> **Exercise instructions**
Exclude all pictures, then copy each of the records exactly as written.

> **Records for this task**
_ _ _
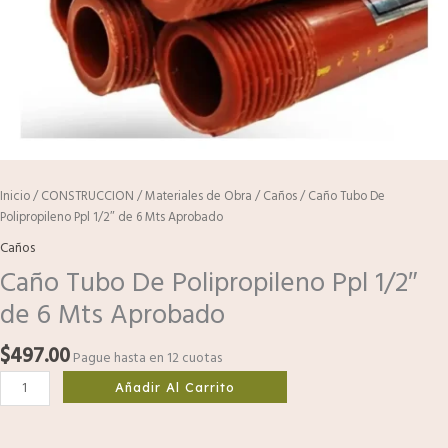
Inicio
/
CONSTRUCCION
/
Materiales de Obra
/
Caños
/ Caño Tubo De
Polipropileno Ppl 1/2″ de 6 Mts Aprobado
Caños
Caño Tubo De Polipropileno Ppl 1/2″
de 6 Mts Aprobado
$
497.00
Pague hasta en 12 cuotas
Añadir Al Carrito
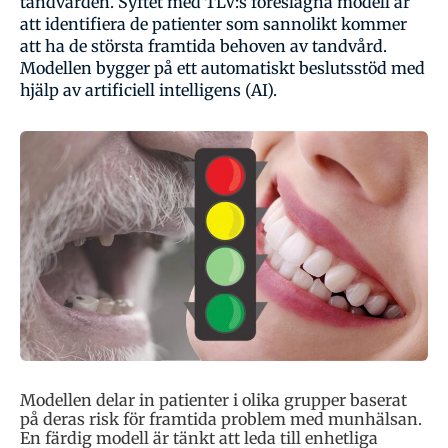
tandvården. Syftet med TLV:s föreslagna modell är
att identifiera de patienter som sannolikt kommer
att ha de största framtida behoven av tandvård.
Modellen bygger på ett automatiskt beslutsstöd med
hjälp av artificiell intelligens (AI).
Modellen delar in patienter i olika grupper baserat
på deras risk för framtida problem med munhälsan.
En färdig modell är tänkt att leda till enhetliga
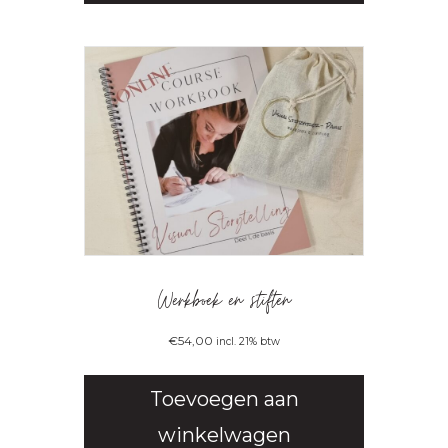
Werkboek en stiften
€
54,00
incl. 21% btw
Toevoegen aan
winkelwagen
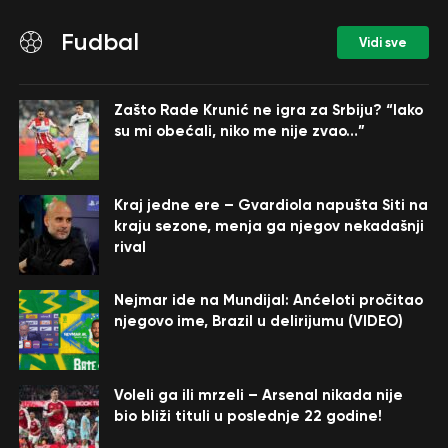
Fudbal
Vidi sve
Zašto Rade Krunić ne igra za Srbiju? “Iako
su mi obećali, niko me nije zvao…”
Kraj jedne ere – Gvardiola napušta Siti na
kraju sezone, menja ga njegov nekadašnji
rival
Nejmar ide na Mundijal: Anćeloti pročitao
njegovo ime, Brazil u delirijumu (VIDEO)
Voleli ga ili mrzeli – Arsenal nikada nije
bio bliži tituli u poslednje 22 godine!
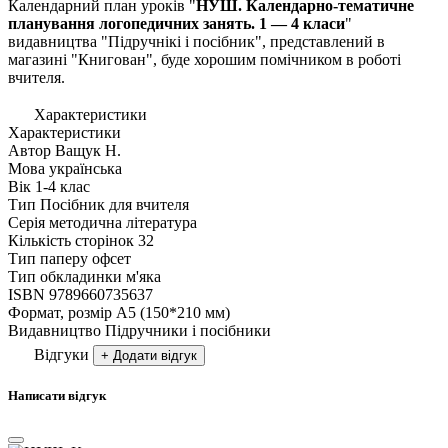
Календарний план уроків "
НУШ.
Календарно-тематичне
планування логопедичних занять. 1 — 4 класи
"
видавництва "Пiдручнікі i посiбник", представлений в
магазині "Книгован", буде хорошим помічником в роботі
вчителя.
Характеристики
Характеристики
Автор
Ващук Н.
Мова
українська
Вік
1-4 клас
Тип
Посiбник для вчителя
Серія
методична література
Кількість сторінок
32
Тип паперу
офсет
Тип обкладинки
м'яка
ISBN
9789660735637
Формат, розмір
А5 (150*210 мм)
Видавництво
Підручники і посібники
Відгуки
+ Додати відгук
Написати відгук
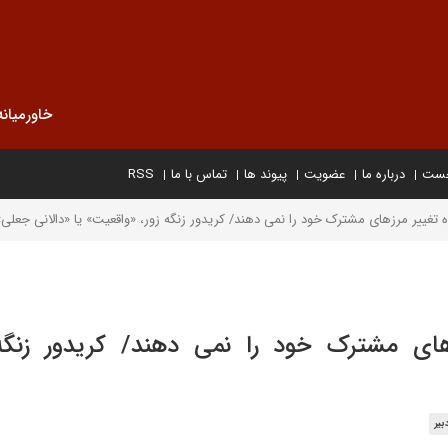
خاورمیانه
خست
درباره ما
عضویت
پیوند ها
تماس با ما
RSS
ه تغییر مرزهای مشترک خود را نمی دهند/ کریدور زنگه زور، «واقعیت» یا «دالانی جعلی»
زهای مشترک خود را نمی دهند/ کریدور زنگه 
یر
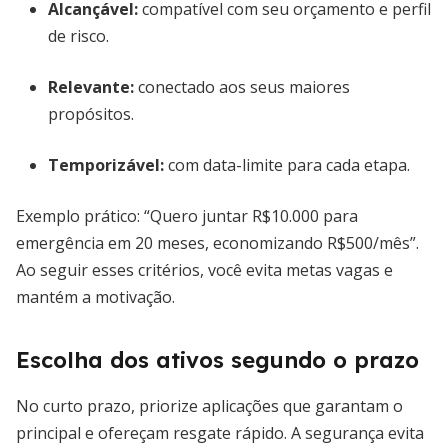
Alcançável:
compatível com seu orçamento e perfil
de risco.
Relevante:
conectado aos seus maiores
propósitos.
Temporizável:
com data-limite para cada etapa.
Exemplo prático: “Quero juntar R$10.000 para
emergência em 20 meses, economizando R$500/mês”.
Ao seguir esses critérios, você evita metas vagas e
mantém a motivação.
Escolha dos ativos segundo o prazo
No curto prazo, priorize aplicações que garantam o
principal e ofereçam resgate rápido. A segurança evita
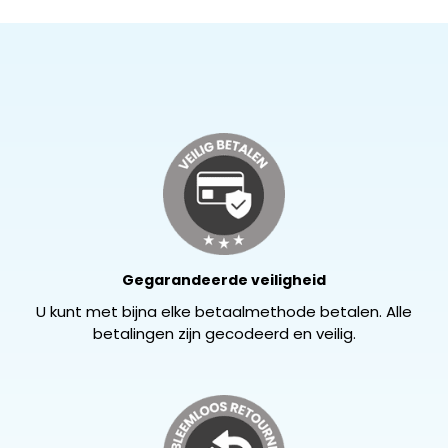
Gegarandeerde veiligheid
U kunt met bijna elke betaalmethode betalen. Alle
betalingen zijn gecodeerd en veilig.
_ _ _
> **Answer**
Inicio
/
CONSTRUCCION
/
Materiales de Obra
/
Caños
/ Caño Tubo De
Polipropileno Ppl 1/2″ de 6 Mts Aprobado
Caños
Caño Tubo De Polipropileno Ppl 1/2″
de 6 Mts Aprobado
$
497.00
Pague hasta en 12 cuotas
Añadir Al Carrito
tandvården. Syftet med TLV:s föreslagna modell är
att identifiera de patienter som sannolikt kommer
att ha de största framtida behoven av tandvård.
Modellen bygger på ett automatiskt beslutsstöd med
hjälp av artificiell intelligens (AI).
Modellen delar in patienter i olika grupper baserat
på deras risk för framtida problem med munhälsan.
En färdig modell är tänkt att leda till enhetliga
Werkboek en stiften
€
54,00
incl. 21% btw
Toevoegen aan
winkelwagen
Fudbal
Vidi sve
Zašto Rade Krunić ne igra za Srbiju? “Iako
su mi obećali, niko me nije zvao…”
Kraj jedne ere – Gvardiola napušta Siti na
kraju sezone, menja ga njegov nekadašnji
rival
Nejmar ide na Mundijal: Anćeloti pročitao
njegovo ime, Brazil u delirijumu (VIDEO)
Voleli ga ili mrzeli – Arsenal nikada nije
bio bliži tituli u poslednje 22 godine!
Календарний план уроків "
НУШ.
Календарно-тематичне
планування логопедичних занять. 1 — 4 класи
"
видавництва "Пiдручнікі i посiбник", представлений в
магазині "Книгован", буде хорошим помічником в роботі
вчителя.
Характеристики
Характеристики
Автор
Ващук Н.
Мова
українська
Вік
1-4 клас
Тип
Посiбник для вчителя
Серія
методична література
Кількість сторінок
32
Тип паперу
офсет
Тип обкладинки
м'яка
ISBN
9789660735637
Формат, розмір
А5 (150*210 мм)
Видавництво
Підручники і посібники
Відгуки
+ Додати відгук
Написати відгук
خاورمیانه
خست
درباره ما
عضویت
پیوند ها
تماس با ما
RSS
ه تغییر مرزهای مشترک خود را نمی دهند/ کریدور زنگه زور، «واقعیت» یا «دالانی جعلی»
زهای مشترک خود را نمی دهند/ کریدور زنگه 
یر
Alcançável:
compatível com seu orçamento e perfil
de risco.
Relevante:
conectado aos seus maiores
propósitos.
Temporizável:
com data-limite para cada etapa.
Exemplo prático: “Quero juntar R$10.000 para
emergência em 20 meses, economizando R$500/mês”.
Ao seguir esses critérios, você evita metas vagas e
mantém a motivação.
Escolha dos ativos segundo o prazo
No curto prazo, priorize aplicações que garantam o
principal e ofereçam resgate rápido. A segurança evita
Gegarandeerde veiligheid
U kunt met bijna elke betaalmethode betalen. Alle
betalingen zijn gecodeerd en veilig.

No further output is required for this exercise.